Your instructions ::
Transcribe the lines starting with the line that contains "genus: Commelina" and going on through the line that contains "collectors: G. T.", both included, and nothing else.

Dataset excerpts:

---------------

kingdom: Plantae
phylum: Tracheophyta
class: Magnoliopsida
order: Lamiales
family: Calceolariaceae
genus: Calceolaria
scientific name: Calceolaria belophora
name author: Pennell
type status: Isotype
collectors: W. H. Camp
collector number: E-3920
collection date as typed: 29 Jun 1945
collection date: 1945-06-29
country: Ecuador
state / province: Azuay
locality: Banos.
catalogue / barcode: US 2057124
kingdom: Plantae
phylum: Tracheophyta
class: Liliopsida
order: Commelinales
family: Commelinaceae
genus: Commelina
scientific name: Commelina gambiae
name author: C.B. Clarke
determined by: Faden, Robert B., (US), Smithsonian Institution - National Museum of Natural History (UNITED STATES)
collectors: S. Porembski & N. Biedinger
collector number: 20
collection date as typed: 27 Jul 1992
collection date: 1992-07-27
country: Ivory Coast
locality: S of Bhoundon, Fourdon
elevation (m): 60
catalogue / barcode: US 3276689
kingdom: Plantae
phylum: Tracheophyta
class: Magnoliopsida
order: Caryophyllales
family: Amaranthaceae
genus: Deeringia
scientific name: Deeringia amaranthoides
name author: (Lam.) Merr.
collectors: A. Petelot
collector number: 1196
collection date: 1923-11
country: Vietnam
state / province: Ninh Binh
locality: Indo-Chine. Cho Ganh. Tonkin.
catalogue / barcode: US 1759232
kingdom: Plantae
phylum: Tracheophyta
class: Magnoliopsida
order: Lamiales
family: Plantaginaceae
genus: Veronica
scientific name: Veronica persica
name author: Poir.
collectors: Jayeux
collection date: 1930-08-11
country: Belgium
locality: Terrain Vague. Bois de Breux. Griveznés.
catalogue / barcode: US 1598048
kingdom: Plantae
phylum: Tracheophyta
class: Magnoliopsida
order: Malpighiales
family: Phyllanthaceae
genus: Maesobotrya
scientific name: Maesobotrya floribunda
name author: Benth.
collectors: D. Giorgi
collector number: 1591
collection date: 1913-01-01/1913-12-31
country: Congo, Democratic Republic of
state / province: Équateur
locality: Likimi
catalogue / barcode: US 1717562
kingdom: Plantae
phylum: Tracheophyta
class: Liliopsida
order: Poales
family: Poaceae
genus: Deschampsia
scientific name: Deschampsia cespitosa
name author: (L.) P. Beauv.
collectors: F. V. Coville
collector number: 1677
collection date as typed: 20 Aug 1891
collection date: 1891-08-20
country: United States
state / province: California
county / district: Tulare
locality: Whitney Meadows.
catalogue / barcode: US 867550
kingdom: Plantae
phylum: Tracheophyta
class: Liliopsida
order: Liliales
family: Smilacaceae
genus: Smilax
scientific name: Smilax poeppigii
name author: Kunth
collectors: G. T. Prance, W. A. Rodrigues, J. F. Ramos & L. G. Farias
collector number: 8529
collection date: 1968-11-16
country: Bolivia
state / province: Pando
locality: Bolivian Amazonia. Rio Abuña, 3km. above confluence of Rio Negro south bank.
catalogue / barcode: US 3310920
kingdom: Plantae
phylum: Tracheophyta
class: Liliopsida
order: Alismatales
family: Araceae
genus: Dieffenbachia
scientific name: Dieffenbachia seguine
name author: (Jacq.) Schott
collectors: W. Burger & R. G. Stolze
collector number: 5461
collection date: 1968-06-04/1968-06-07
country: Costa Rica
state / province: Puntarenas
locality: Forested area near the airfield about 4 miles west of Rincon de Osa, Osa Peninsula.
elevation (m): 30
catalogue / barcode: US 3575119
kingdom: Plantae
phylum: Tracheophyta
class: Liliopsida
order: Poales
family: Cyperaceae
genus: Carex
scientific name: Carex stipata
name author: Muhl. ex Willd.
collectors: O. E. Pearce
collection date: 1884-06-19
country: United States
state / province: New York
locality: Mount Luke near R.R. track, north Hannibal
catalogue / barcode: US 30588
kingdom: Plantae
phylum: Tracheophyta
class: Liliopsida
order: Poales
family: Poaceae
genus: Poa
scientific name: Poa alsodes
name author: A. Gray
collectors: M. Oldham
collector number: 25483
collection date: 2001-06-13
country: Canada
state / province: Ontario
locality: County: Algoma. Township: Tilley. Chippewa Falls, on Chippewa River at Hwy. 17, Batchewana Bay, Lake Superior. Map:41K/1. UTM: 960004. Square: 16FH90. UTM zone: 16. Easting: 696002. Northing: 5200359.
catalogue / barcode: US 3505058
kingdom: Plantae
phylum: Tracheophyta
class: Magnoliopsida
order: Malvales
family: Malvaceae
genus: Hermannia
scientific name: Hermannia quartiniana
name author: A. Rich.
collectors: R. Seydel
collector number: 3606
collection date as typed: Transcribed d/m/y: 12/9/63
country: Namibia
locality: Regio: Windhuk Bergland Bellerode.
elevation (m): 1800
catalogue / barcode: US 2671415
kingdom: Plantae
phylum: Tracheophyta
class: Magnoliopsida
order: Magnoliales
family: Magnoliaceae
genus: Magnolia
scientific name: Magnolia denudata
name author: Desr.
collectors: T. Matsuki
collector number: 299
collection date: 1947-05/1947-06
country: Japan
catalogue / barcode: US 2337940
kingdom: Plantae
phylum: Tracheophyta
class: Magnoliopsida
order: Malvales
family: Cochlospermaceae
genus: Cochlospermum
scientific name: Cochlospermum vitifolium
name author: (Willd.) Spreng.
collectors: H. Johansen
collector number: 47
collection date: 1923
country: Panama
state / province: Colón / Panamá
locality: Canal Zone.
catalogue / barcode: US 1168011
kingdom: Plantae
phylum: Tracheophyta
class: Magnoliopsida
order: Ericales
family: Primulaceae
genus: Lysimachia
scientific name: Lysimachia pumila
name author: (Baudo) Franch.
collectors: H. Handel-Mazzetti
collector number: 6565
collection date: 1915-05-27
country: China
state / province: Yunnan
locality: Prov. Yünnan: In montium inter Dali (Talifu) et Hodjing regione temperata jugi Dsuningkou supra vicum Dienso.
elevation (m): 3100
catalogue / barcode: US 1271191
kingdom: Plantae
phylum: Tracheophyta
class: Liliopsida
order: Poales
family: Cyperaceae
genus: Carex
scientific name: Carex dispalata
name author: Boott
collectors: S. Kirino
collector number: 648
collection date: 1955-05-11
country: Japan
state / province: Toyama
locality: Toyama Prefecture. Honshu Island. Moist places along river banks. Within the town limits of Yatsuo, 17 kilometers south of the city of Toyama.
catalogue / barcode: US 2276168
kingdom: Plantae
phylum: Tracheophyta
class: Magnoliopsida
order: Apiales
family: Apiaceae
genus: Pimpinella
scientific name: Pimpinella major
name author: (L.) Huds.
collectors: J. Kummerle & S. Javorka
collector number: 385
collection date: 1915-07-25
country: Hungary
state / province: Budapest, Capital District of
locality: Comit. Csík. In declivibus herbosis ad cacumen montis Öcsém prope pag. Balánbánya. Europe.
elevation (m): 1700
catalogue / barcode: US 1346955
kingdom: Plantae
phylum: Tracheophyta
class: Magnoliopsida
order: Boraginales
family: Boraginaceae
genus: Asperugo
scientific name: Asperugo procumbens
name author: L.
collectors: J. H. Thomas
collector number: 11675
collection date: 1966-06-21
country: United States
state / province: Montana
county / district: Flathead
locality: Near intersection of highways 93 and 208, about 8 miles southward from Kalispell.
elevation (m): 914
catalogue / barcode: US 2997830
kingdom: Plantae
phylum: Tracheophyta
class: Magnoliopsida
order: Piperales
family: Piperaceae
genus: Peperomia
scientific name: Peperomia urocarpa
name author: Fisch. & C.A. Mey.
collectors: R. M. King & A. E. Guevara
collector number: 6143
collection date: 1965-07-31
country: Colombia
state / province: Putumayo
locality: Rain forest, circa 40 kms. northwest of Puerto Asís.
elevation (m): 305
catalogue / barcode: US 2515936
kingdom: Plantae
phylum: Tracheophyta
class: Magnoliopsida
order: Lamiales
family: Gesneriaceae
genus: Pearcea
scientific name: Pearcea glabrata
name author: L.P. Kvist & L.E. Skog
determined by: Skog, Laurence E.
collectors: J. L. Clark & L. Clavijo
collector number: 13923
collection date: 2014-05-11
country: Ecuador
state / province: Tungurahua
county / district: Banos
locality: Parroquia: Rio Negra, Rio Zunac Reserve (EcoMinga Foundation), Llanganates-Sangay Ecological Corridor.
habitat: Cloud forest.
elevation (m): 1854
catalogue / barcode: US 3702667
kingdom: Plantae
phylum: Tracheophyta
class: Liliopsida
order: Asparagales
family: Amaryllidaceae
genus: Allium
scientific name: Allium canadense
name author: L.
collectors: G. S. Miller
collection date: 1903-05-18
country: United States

---------------

Solution for this exercise ::
genus: Commelina
scientific name: Commelina gambiae
name author: C.B. Clarke
determined by: Faden, Robert B., (US), Smithsonian Institution - National Museum of Natural History (UNITED STATES)
collectors: S. Porembski & N. Biedinger
collector number: 20
collection date as typed: 27 Jul 1992
collection date: 1992-07-27
country: Ivory Coast
locality: S of Bhoundon, Fourdon
elevation (m): 60
catalogue / barcode: US 3276689
kingdom: Plantae
phylum: Tracheophyta
class: Magnoliopsida
order: Caryophyllales
family: Amaranthaceae
genus: Deeringia
scientific name: Deeringia amaranthoides
name author: (Lam.) Merr.
collectors: A. Petelot
collector number: 1196
collection date: 1923-11
country: Vietnam
state / province: Ninh Binh
locality: Indo-Chine. Cho Ganh. Tonkin.
catalogue / barcode: US 1759232
kingdom: Plantae
phylum: Tracheophyta
class: Magnoliopsida
order: Lamiales
family: Plantaginaceae
genus: Veronica
scientific name: Veronica persica
name author: Poir.
collectors: Jayeux
collection date: 1930-08-11
country: Belgium
locality: Terrain Vague. Bois de Breux. Griveznés.
catalogue / barcode: US 1598048
kingdom: Plantae
phylum: Tracheophyta
class: Magnoliopsida
order: Malpighiales
family: Phyllanthaceae
genus: Maesobotrya
scientific name: Maesobotrya floribunda
name author: Benth.
collectors: D. Giorgi
collector number: 1591
collection date: 1913-01-01/1913-12-31
country: Congo, Democratic Republic of
state / province: Équateur
locality: Likimi
catalogue / barcode: US 1717562
kingdom: Plantae
phylum: Tracheophyta
class: Liliopsida
order: Poales
family: Poaceae
genus: Deschampsia
scientific name: Deschampsia cespitosa
name author: (L.) P. Beauv.
collectors: F. V. Coville
collector number: 1677
collection date as typed: 20 Aug 1891
collection date: 1891-08-20
country: United States
state / province: California
county / district: Tulare
locality: Whitney Meadows.
catalogue / barcode: US 867550
kingdom: Plantae
phylum: Tracheophyta
class: Liliopsida
order: Liliales
family: Smilacaceae
genus: Smilax
scientific name: Smilax poeppigii
name author: Kunth
collectors: G. T. Prance, W. A. Rodrigues, J. F. Ramos & L. G. Farias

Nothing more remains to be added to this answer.